Is it possible for the boards of banks to meet the expectations of all their key stakeholders? If they can’t, that matters. Bank boards are rightly being expected to carry through fundamental changes in the way banks operate. It’s in everyone’s interest that they should succeed. And if they can’t, there are important implications.
Having different corporate governance arrangements for bank boards to those for other organisations is one suggested approach. Three sets of reasons are advanced for this. The first is about size. The argument is that banks are just too big to manage as a single unit. There are others who argue that banks are different from other organisations because of the complexity of what they do. Finally, there is the extension of the argument that banks are different because of the implications for society of their failure.
In each of these cases it’s more appropriate to consider a spectrum rather than a tipping point. So on the first one – size – are banks too big? It’s certainly true that many banks are big. But then so are a lot of other organisations – BP, BAE Systems, Tesco. Where along the spectrum does an organisation become too big to have a single board? It doesn’t seem right that banks alone are too big.
Next let’s consider the spectrum from simple businesses to the highly complex. Banks are certainly highly complex. But more complex than nuclear power or the frontiers of technology? What about hospitals? Complexity isn’t really a feasible category. Finally, the implications for society. The board of the Tokyo power company managing the leaking Fukishima plant is certainly on the line as far as society is concerned and banks are not the only organisations at the far end of the implications-for-society spectrum. For them, as for power companies and care homes, additional regulations are appropriate, not a separate regime. My view is that we shouldn’t single out bank boards other than for enhanced specific regulation.
There is regulation aplenty. Even a cursory examination shows that this is a crowded field. Individual banks have their own internal requirements. As for all listed companies, there is the framework set by the Financial Reporting Council through the combined code and by the ABI guidelines, revised this year. Then for the industry we have had the Walker review of 2009, the Basel Committee principles of 2010 and now have the rulebook requirements of two new regulators, the PRA and the FCA. The Salz report has added another industry-specific element.
At a European level we have the European Commission through CRD IV as well as the EBA guidelines. Finally at Company Law level we have Section 172 of the Companies Act and this year the Parliamentary Commission on Banking Standards.
And it isn’t finished.
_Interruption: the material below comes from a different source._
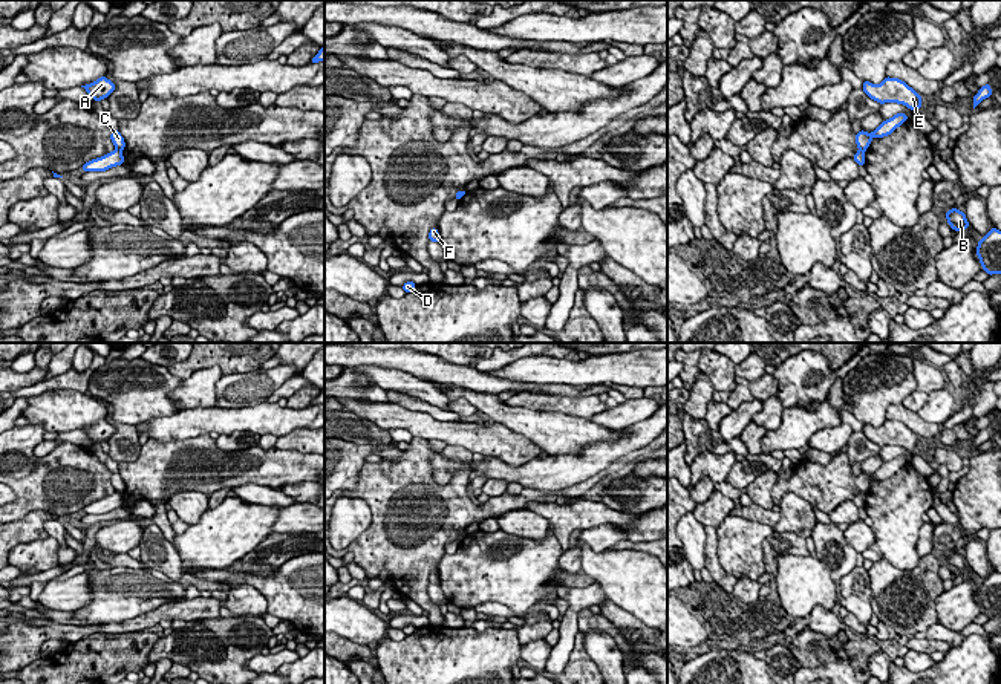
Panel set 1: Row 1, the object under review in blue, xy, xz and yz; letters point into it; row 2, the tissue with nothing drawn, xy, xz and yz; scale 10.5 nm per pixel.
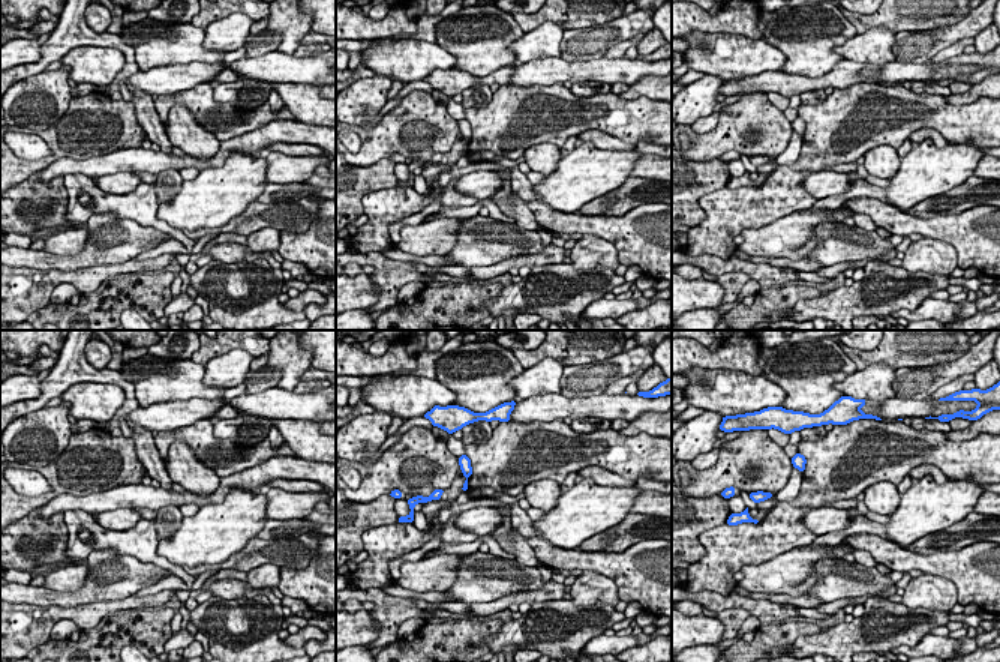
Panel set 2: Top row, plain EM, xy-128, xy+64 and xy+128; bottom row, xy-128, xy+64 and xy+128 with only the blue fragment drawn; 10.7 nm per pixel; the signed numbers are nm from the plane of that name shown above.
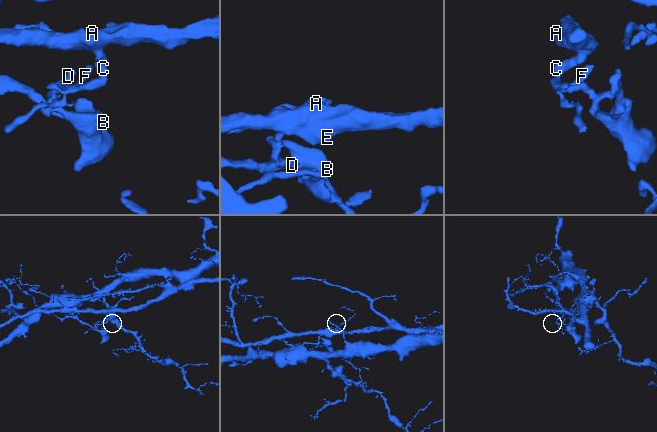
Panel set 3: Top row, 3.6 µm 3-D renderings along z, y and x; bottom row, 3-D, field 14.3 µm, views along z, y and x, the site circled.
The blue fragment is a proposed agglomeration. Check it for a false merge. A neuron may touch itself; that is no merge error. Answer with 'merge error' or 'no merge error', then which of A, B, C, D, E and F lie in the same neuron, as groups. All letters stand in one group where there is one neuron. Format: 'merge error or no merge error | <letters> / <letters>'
merge error | A C E / B D F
Sir Richard Lambert is setting up a new independent body monitoring standards in the UK. And coming along soon we have the prospect of additional requirements as amendments to the Banking Reform Bill. All this excludes the structural proposals, including John Vickers’ report, Dodd-Frank and Liikanen.
What does the multiplicity of requirements mean in practice? Let me give examples of some issues. One is the reconciliation between Section 172 of the Companies Act, which requires directors to act in the interests of a wider stakeholder group. This is difficult to square with some of the highly specific requirements of the regulators, which effectively require the non-executive directors to act on their behalf - the term “policemen” has been mentioned. The right volume of lending to small businesses is another example of the difficulties of reconciling different stakeholders.
Then there is the ability to find people to sit on the board. Yes, people are available – but are they the right people? It looks as if non-executive directors will increasingly have to be drawn from those recently retired from the industry to ensure that they have both time and knowledge to do the job. There is a diminishing chance of a wider view from people outside the industry, of getting enough people from outside the UK and certainly no chance of getting serving CEOs of other companies. If there was a danger of groupthink before, it’s greater now.
Finally there is the issue of the European requirement through CRD 4, which needs to encompass the UK unitary and Continental two-tier boards. The reference in Directive 2013/36 is to a “management body”. This is going to be a problem applied to a unitary board when considering the relationship between the Executive Committee and the board.
What does all this amount to? A successful board will cover strategy, money and people, as well as what regulators want. The coming regime looks suspiciously as if there will not be such a thing as a bank board that meets the expectations of key stakeholders.
I don’t believe this is intentional. Every individual stakeholder wants a piece of the action – it’s rather like the scene in Agatha Christie’s Murder on the Orient Express where all the conspirators take it in turns to stab the corpse. Everyone wants to do something, or at least be seen to be doing something. Some of this is downright visceral – a sense of punishing the banking wrongdoers for the misery they have inflicted on others. Some might just be a desire to cover one’s back. Just as it has been said one cannot be too rich or too thin, so some clearly feel that banks cannot be overregulated.
So it’s easy to see why feelings have run high. The concern must be that the totality of the regulation, where everyone wants their stab, will make boards unable to satisfy the expectations, indeed requirements, being laid down for them. And that will be bad for banks, regulators and the economy. There needs to be sufficient countervailing pressure to give coherence to the way bank boards are expected to operate. Otherwise UK banking really will be a corpse.